Ein neuerlicher Geniestreich Castros sollte die Aufholjagd einleiten. Seinen Steilpass spielte Schmelzer klug in den Rückraum und der eingewechselte Kagawa ließ dem guten Wiedwald im Werder-Tor keine Abwehrchance (78.). Jetzt war das ganze Stadion endgültig wieder da und der BVB auf dem Rasen nutzte diese Funken von den Rängen. Denn plötzlich klappte es nicht mehr nur spielerisch, sondern auch ganz profan nach einer Ecke, die der ebenfalls eingewechselte Pulisic rausholen konnte und der gleichfalls eingewechselte Ramos nach Micky-Vorlage herrlich zum 3:2 einköpfen konnte (82.). Die Stimmung erinnerte nun ein wenig an das 4:3 von Perisic nach einer Ecke beim legendären Spiel gegen Stuttgart vor drei plus eins Jahren. Die bange Frage lautete an diesem Samstagabend jedoch, ob die Bremer etwa auch einen Christian Gentner dabei hatten, der mit einem Last-Minute-Treffer wieder Schweigen hervorrufen könnte...

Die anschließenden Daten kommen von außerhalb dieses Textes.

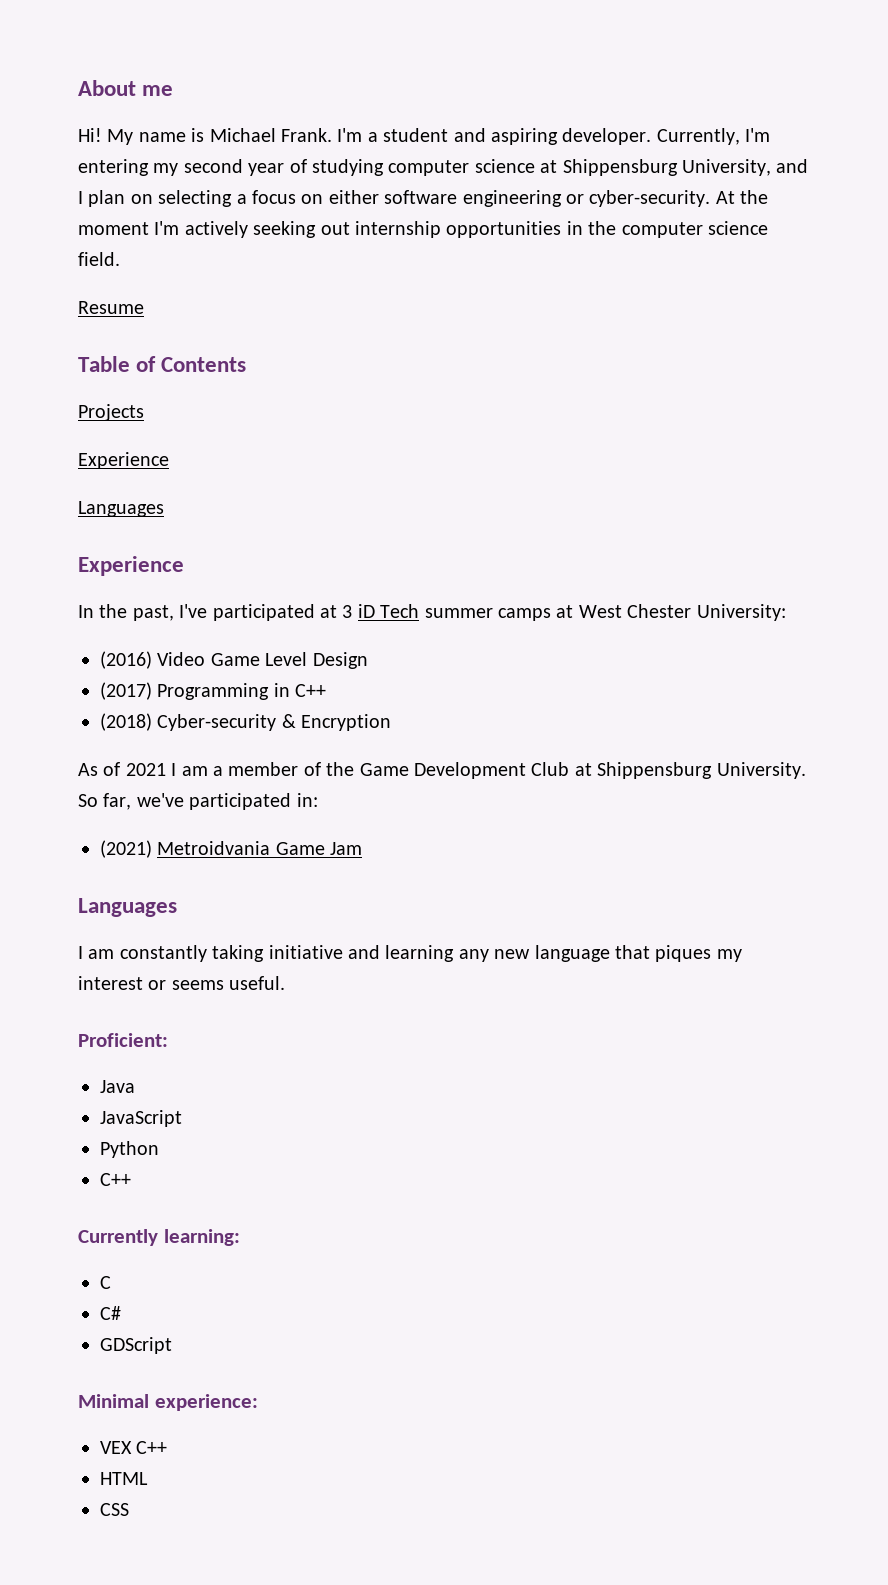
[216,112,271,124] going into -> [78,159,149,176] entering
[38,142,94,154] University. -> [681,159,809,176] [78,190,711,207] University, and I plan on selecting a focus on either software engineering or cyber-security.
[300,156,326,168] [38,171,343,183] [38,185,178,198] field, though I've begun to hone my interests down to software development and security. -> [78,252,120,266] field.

Die Norddeutschen hatten Zlatko Junuzovic dazu auserkoren, den Gentner zu mimen. Einen Pass in der Nachspielzeit erreichte der Österreicher an der Strafraumgrenze mit der Fußspitze, doch von dort ging die Kugel glücklicherweise Zentimeter am Gestänge des Bürki-Tores vorbei. Wieder waren drei Punkte für den BVB in dieser grandiosen Saison im Sack. Die direkte CL-Qualifikation wurde damit also bereits am 28. Spieltag eingefahren, was die Hymne nach Abpfiff auch akustisch untermalen sollte. Mit Hinweisen auf den kommenden Derbysieg und die sonstigen Jubelarien endete mal wieder ein herrlich gelungener schwatzgelber Abend im Westfalenstadion.
Und dann war da noch...
… eine Sammelaktion unter der Südtribüne, die bei einigen Fans ob der Urheber und des Zwecks für Irritationen sorgte. Aufgrund vieler Anfragen, die Mitglieder von schwatzgelb.de während der Partie erreichten, wer denn da für was sammeln würde, können wir aufgrund der bis jetzt uns vorliegenden Informationen verlautbaren lassen, dass keine der drei bekannten Ultra-Gruppen im Zusammenhang mit dieser Sammlung steht.
Stimmen zum Spiel
Julian Weigl: Ich habe mich heute gut gefühlt und viele Räume gefunden. Das erste Gegentor war sehr ärgerlich, weil abgefälscht, aber das kann mal passieren. Nach dem zweiten Gegentreffer waren wir kurz unter Schock, aber haben direkt die Antwort gegeben. Wir hatten das Spiel jederzeit im Griff. Durch die vielen Siege haben wir das Selbstvertrauen und wissen, immer ein Tor machen zu können, zu Hause vielleicht sogar noch einfacher.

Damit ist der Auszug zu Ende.